**Passage:**
- - - - - - -

Leading the Way
Mary Greeley leans into offering comprehensive mental health care with an assist from the Foundation
When thinking back about her more than two decades of leadership in Behavioral and Mental Health Services at Mary Greeley, Christy Krause has a hard time pinpointing a specific moment that stands out above the rest. What has stuck with her is a sense of pride in knowing that Mary Greeley has continually stepped up to lead.
“We have made it a priority to lean in and sustain and build on the programs,” says Krause, who retired in March after 24 years as Director of Behavioral and Mental Health Services. “We’ve hung in there to do what is right for this community.”
The commitment to doing what’s right for those living with mental health issues includes expanding services beyond inpatient care—while many providers around the state were eliminating similar care options. During Krause’s tenure, Mary Greeley has made a concerted effort to offer more services in more ways to more patients.
Growth in the continuum of mental health care at Mary Greeley has been centered around the continued commitment to deliver inpatient care. That care has been supplemented by a robust adult outpatient program and a transitional living program to help those living with mental health issues re-enter the community.
“Our efforts in developing our continuum of care have been thoughtful,” Krause says. “We have leaned on our local partners and worked closely with them as a key stakeholder to identify what services are necessary, where the gaps exist and how best to fill those gaps.”
“We have always been focused on gathering the data to determine what is needed when,” she continues. “Every single community needs survey that we receive talks about the critical nature of providing mental health services in our community. It doesn’t matter if it is a survey done by the city, the county or even Mary Greeley itself. That is always one of the issues that rises to the top.”
Private gifts to the Mary Greeley Foundation designated for mental health services have been instrumental in fostering continued growth. In addition to gifts from individual donors, the annual Hope Gala provides critical funds to benefit Behavioral and Mental Health Services.
“One role the foundation has been very supportive in is helping us to recruit providers, particularly psychiatrists,” Krause says. Currently, the service has two psychiatrists and three psychiatric mental health nurse practitioners on staff. “As the service continues to look for ways to serve the community, that Foundation support of recruitment will remain vital. And that’s not all. The Foundation has also helped significantly with funding specialized training for our staff, purchasing equipment, enhancing our facilities and more.”

- - - - - - -

**Material provided:**
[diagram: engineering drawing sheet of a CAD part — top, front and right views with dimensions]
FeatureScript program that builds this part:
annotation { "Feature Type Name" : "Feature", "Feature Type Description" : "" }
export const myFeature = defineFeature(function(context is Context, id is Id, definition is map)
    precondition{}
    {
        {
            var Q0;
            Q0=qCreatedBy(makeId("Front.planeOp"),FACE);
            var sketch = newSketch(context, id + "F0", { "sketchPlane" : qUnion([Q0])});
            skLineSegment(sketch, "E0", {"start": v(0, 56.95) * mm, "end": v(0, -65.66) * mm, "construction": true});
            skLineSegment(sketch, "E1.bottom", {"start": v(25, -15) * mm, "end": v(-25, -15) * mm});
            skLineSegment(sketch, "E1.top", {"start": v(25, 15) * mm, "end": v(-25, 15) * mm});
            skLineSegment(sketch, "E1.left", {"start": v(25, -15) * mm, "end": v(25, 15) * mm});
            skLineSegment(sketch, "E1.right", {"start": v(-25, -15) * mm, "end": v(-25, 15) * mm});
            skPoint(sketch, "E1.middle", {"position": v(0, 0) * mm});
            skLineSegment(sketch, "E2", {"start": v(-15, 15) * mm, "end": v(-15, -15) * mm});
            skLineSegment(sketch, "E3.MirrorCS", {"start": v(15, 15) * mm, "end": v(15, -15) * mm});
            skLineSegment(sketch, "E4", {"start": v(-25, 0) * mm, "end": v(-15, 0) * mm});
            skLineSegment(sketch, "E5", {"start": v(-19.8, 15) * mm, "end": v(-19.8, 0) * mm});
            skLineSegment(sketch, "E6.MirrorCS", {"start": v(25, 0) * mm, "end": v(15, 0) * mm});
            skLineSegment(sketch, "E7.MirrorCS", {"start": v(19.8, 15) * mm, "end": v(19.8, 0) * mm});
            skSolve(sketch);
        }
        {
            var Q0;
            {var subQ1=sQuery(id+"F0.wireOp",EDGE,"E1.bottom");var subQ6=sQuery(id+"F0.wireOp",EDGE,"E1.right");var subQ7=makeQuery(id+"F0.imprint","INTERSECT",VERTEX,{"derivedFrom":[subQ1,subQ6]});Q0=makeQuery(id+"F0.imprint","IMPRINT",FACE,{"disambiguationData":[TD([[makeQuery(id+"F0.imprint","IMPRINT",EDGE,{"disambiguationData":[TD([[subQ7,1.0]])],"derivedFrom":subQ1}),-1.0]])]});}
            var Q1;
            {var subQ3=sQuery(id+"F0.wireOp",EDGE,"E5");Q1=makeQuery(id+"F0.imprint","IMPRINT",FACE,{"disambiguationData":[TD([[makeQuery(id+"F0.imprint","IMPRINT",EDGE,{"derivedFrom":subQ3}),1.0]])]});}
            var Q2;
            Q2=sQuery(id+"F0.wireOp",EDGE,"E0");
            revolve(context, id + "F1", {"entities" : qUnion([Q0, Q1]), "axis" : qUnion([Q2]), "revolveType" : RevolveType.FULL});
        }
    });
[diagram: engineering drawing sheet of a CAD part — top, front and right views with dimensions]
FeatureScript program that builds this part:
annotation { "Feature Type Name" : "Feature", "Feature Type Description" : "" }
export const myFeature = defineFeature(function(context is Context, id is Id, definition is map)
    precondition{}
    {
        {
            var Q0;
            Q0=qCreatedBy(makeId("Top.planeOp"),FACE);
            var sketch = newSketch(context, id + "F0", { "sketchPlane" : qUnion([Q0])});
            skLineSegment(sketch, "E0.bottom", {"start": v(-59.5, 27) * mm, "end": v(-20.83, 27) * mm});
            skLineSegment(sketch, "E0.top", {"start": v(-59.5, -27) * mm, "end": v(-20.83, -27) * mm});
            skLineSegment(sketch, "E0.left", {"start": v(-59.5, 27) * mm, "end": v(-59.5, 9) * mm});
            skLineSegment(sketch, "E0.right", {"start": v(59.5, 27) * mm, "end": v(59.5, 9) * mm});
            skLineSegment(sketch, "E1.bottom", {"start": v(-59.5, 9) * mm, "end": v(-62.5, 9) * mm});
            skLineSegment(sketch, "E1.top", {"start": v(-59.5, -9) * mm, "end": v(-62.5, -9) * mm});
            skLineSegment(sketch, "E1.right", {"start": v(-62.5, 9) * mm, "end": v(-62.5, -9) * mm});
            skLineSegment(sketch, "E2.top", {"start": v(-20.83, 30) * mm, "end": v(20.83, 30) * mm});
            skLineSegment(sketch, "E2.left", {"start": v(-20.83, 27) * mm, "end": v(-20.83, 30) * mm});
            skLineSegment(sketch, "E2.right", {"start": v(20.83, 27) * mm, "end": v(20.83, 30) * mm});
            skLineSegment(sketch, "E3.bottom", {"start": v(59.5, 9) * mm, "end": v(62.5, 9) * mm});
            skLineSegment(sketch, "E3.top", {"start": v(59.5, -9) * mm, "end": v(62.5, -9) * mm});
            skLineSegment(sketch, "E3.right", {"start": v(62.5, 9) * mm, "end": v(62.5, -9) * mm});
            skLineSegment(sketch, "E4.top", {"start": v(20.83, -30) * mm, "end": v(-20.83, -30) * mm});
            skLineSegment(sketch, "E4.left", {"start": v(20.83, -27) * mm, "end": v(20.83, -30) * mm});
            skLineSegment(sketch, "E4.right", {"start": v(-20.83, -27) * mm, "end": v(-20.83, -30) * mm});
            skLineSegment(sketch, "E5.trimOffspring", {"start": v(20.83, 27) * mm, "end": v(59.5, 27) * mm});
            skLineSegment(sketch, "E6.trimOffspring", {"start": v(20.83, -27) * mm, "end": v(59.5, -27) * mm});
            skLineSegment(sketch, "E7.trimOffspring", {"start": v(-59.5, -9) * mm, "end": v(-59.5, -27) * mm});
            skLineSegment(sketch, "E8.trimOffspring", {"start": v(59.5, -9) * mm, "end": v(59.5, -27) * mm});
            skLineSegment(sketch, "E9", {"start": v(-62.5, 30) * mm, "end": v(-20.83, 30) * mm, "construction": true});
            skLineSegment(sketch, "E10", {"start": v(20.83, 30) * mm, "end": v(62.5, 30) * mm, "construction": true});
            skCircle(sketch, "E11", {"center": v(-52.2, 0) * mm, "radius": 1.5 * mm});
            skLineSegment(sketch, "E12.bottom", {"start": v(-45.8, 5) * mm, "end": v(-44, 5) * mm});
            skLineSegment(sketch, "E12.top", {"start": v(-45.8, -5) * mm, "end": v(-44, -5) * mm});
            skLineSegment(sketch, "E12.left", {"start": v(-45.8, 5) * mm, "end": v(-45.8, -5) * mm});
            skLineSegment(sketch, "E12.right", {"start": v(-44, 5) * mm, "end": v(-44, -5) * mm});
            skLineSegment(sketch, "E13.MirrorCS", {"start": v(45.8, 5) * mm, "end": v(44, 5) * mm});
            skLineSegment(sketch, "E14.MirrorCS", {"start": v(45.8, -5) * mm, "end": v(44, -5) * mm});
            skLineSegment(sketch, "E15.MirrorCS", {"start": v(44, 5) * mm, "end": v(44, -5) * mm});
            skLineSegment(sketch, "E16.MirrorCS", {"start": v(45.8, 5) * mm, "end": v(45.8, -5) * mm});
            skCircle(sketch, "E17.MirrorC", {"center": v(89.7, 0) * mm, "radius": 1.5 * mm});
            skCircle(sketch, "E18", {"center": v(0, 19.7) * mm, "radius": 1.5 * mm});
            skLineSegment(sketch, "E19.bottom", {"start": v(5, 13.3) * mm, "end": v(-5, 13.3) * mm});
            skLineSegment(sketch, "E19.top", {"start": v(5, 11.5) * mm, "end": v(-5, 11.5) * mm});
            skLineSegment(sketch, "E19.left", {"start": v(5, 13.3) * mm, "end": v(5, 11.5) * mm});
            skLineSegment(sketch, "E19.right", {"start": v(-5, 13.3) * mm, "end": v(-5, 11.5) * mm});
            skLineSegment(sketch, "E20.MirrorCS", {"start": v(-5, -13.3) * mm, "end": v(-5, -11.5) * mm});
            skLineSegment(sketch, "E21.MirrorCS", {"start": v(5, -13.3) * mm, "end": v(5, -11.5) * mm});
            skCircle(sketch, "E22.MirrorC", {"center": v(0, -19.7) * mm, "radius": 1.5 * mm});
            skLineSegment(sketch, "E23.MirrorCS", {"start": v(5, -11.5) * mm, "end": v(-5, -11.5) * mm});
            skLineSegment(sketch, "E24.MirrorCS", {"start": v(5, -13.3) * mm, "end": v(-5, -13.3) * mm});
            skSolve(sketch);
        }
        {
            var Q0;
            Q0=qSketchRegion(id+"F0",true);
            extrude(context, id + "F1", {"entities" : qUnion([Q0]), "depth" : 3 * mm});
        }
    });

- - - - - - -

**Exercise instructions:** Carry on the article about mental health care at Mary Greeley, picking up right after its last paragraph.

**Written reply:**
While Krause is now retired, she says she is confident the service will continue to evolve to meet the needs of the community. In the near term, Krause says developing the continuum of care for adolescent patients will become a priority. She says in recent years it has become easier to talk about the importance of a robust mental health offering.
“It is a much more open conversation these days because the stigma associated with mental health care continues to decline,” Krause says. “That is exciting. We have seen a lot happen in the last five years and even more is going to happen in the next five years. We are going to see that continued evolution.”
“In the past, receiving mental health care meant you were shuffled all over the place,” she adds. “It wasn’t like diabetes, for instance, where you went to an appointment and got the care you needed. We are offering more care in more ways locally now. In an area like Ames and Story County that is huge. You don’t have to be moved all over the state to get the care you need.”
Krause says it is going to continue to take a community effort – including support from private donors to the Foundation – to meet the evolving mental health care needs in the region.
“Recruiting psychiatrists is the key piece, because once we have that expertise on staff, we can collaborate to build programs around them,” she says. “When it comes down to it, those with mental health issues in this community need what Mary Greeley provides and our goal should be to continue to find ways to serve more.”